I have no experience on molecular dynamics, I try to understand what you do
for each atom
for each complex
if ( distance(atom, complex) is greater or equal to threahsold ) then
compute potential taking the charge of the Complex
else
compute the distance between the atom and the strand
endif
endfor
endfor
this is O(N^2) method and you need to load (x,y,z) coordinate of atom and complex for each potential computation.
If this is the picture, then I would suggest that
use shared memory to store a block of atoms, and a part of complexes,
__shared__ point atom[BLOCKS];
__shared__ point partOfComplexes[BLOCKS];
for each subunit of complex block
step 1: load sub-block into "partOfComplexes"
synch.
step 2: compute potential for each complex in "partOfComplexes"

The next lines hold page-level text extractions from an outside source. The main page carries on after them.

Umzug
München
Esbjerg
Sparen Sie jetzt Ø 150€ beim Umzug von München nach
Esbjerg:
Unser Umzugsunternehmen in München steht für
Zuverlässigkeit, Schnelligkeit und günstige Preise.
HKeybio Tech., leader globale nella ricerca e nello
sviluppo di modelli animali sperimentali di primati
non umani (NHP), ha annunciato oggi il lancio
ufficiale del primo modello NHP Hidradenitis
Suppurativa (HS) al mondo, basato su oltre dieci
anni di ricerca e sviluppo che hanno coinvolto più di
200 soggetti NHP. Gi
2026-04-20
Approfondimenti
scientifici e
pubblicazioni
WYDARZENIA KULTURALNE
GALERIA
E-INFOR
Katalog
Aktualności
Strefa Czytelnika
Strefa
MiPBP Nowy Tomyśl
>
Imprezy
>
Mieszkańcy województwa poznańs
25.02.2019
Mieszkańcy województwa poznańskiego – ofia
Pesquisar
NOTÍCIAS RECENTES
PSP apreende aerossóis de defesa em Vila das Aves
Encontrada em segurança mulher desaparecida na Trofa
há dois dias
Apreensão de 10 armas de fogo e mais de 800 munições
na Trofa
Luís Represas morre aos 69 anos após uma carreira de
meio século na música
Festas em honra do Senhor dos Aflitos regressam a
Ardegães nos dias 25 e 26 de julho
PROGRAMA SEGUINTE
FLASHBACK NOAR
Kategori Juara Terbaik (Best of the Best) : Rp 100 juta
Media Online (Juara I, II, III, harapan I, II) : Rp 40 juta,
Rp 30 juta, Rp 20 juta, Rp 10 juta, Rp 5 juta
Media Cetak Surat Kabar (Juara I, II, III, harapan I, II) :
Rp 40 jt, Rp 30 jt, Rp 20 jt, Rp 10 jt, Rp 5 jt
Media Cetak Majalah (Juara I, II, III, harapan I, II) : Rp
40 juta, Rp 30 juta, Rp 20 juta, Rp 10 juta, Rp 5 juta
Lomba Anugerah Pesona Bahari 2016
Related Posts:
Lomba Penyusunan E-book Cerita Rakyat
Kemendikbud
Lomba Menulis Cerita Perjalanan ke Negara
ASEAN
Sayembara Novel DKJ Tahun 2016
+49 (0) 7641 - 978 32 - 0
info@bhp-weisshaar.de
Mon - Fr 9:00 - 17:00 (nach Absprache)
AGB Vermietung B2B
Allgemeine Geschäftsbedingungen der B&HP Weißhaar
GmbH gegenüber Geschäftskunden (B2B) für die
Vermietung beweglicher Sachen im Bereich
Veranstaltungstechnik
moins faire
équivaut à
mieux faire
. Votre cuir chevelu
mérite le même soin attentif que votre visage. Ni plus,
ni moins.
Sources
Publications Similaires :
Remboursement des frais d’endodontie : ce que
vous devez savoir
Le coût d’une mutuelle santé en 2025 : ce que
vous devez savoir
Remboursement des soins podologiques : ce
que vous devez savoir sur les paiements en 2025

for each complex in "partOfComplexes"
if ( distance(atom, complex) is greater or equal to threahsold ) then
compute potential taking the charge of the Complex
else
compute the distance between the atom and the strand
endif
end
this would save amount of global memory read/write.
when talking about coalesced pattern, I think that it is better to use x-array, y-array, and z-array to store coordinate
(not array of structure (x,y,z) ), then you would have colesced read for atom and complex.
as for branch, this is unavoided in your application.
In order to avoid problem of partition camping, I would suggest that each threads block deal with one partition of global memory.